Sue Kwon didn't set out to chronicle the evolution of hip-hop. In the late 1980s, Kwon, who had grown up in Connecticut and studied photography at New York University, was living in lower Manhattan. For a while, she wanted to become a war photographer, but the birth of her eldest son, Kainoa, changed that calculus.
She also became immersed in the city's blossoming second-wave hip-hop scene, going to shows around the city. At the time, New York was teeming with new acts like A Tribe Called Quest, De La Soul, Mobb Deep, and Wu-Tang Clan, with a powerful group of female MCs like Roxanne Shanté and Salt-N-Pepa taking the mic. Kwon began to document it all, scoring assignments for The Village Voice and The Source.

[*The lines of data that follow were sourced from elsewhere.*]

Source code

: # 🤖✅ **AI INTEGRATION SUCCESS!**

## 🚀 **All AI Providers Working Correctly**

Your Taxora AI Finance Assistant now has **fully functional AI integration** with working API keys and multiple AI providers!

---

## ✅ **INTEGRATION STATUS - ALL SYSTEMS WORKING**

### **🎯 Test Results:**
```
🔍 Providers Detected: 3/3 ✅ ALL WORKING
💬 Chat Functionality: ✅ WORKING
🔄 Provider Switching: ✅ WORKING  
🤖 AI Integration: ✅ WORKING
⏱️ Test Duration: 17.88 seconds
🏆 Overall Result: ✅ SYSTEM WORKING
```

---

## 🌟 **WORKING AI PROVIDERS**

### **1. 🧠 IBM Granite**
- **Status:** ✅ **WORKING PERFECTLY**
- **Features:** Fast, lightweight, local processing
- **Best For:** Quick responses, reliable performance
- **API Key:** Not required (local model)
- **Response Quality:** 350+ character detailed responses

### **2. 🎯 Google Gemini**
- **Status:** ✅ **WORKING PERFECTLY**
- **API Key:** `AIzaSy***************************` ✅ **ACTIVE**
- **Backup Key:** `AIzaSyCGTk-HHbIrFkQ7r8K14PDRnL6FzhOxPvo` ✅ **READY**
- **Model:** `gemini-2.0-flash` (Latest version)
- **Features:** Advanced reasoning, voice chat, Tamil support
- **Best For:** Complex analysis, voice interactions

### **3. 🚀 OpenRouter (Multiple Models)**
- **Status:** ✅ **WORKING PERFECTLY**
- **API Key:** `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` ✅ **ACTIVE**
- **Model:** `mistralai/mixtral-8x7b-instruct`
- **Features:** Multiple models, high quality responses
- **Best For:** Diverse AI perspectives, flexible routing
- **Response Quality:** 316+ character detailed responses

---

But what she captured wasn't just the explosive energy of a musical genre finding its footing-it was a culture coming of age. There's an intimacy and immediacy in Kwon's images that somehow managed to bottle the creativity, community, camaraderie, and joy that have always been at the center of hip-hop. There are the members of De La Soul crammed into the back of a car. There's Yo-Yo enjoying a Popsicle on a playground. There's a young Pharrell, with his turn-of-the-century outfit N.E.R.D, toiling away in a studio, dreaming up new things.